Villager photos by Q. Sakamaki
Dangerous last port of call
East Village photojournalist Q. Sakamaki was in Sitakunda, Chittangong, in Bangladesh, in July, where he documented the world’s largest manual shipbreaking industry. More than a quarter million people are directly or indirectly involved in Bangladeshi shipbreaking, which is under the control of powerful syndicates and produces 80 percent of that country’s steel. Most of the workers some of whom can be seen on this page wearing bastketlike shells or using umbrellas to keep dry in the steady rain barely earn the equivalent of $1.50 per day in U.S. dollars, while facing dangerous, toxic environments, including inhaling carbon dioxide and the threat of explosion. Greenpeace has led the fight to insure that so-called “end-of-life ships” are decontaminated before being sent for shipbreaking.

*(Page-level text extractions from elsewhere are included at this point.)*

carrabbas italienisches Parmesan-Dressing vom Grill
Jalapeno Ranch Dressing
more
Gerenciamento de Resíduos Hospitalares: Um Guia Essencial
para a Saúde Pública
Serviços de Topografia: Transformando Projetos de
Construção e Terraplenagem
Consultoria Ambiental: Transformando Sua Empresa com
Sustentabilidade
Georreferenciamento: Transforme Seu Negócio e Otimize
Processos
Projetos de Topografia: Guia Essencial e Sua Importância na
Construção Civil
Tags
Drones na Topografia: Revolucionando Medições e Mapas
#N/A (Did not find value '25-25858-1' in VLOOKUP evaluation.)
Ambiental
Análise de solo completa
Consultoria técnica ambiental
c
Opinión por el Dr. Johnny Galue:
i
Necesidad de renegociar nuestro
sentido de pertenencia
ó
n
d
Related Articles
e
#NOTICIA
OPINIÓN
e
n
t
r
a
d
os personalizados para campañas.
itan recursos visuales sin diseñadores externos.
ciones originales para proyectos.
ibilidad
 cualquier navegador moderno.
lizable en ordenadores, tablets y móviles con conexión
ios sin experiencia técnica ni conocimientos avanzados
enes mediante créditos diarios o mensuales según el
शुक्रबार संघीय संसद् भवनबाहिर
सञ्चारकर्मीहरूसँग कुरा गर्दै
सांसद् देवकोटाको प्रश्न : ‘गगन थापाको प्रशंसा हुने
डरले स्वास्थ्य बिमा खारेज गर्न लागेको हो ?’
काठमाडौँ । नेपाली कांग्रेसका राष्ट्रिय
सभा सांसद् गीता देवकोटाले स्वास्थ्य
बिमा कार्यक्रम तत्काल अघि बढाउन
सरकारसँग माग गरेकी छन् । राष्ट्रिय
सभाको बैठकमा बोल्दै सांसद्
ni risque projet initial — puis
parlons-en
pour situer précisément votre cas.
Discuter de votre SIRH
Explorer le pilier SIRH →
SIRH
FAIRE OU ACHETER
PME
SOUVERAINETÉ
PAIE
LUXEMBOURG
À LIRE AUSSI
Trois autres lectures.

Greenpeace calls end-of-life ships “the most significant stream of illegal waste exports from Europe to poorer countries in Asia, leaving them with a toxic waste and occupational health management burden violating the principles of human rights, environmental justice, ‘polluter pays’ and producer responsibility.” Shipbreaking yards worldwide have “extremely poor working and environmental conditions,” according to Greenpeace. Tankers and military vessels can contain hundreds, sometimes more than 1,000, tons of asbestos alone, as well as other toxins. Earlier this year, Greenpeace led successful fights to stop France from sending the decommissioned aircraft carrier Clemenceau to India for shipbreaking and also to keep the S.S. Norway from being sent to Bangladesh before being fully decontaminated.